**Short problem:**
Please reproduce the zucchini recipe text below word for word, from its first heading to its final sentence.

**Document passage:**
What the Garlic Oil, Cheese, and Heat Each Do

Cheesy Garlic Zucchini Steaks charred cheesy garlicky
  • Olive oil — This carries the garlic and spices into the scored surface and helps the zucchini brown instead of drying out. A good everyday olive oil is enough.
  • Garlic — Fresh minced garlic gives the bold, savory punch this recipe needs. Jarred garlic works in a pinch, but it tastes softer and less vivid after grilling.
  • Smoked paprika and Italian seasoning — Smoked paprika brings that grilled depth even before the zucchini hits the fire. Italian seasoning adds herbs without extra chopping.
  • Mozzarella and parmesan — Mozzarella gives the melt, parmesan gives the salty finish. Don’t swap in only parmesan unless you want a drier, sharper topping.

Grilling the Zucchini So It Stays Firm and Charred

Mixing the Garlic Oil

Stir the olive oil, garlic, Italian seasoning, smoked paprika, salt, and pepper into a loose paste so the garlic doesn’t just float away. The mixture should smell sharp and savory before it ever touches the zucchini. Brush it on generously, working it into the crosshatch cuts where the heat will carry the flavor deepest. If the garlic is left in big clumps, it can scorch before the zucchini is done.

Building the First Side Crust

Set the zucchini cut-side down on an oiled grill and leave it alone for 5 to 6 minutes. That quiet time is what builds the dark grill marks and keeps the flesh from sticking. If you move it too soon, it tears and loses the crust before it forms. You’re looking for deep char lines and edges that release cleanly when lifted with tongs.

**Record list:**
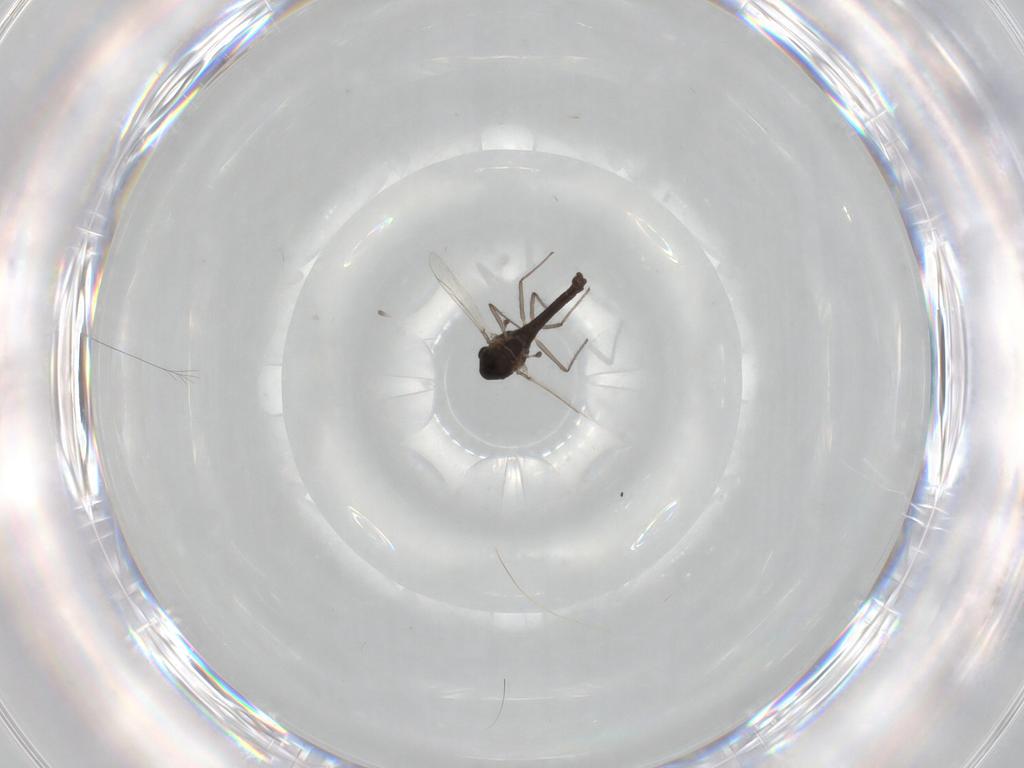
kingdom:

* * *

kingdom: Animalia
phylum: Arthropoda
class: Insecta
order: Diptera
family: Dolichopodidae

**Exercise result:**
What the Garlic Oil, Cheese, and Heat Each Do

Cheesy Garlic Zucchini Steaks charred cheesy garlicky
  • Olive oil — This carries the garlic and spices into the scored surface and helps the zucchini brown instead of drying out. A good everyday olive oil is enough.
  • Garlic — Fresh minced garlic gives the bold, savory punch this recipe needs. Jarred garlic works in a pinch, but it tastes softer and less vivid after grilling.
  • Smoked paprika and Italian seasoning — Smoked paprika brings that grilled depth even before the zucchini hits the fire. Italian seasoning adds herbs without extra chopping.
  • Mozzarella and parmesan — Mozzarella gives the melt, parmesan gives the salty finish. Don’t swap in only parmesan unless you want a drier, sharper topping.

Grilling the Zucchini So It Stays Firm and Charred

Mixing the Garlic Oil

Stir the olive oil, garlic, Italian seasoning, smoked paprika, salt, and pepper into a loose paste so the garlic doesn’t just float away. The mixture should smell sharp and savory before it ever touches the zucchini. Brush it on generously, working it into the crosshatch cuts where the heat will carry the flavor deepest. If the garlic is left in big clumps, it can scorch before the zucchini is done.

Building the First Side Crust

Set the zucchini cut-side down on an oiled grill and leave it alone for 5 to 6 minutes. That quiet time is what builds the dark grill marks and keeps the flesh from sticking. If you move it too soon, it tears and loses the crust before it forms. You’re looking for deep char lines and edges that release cleanly when lifted with tongs.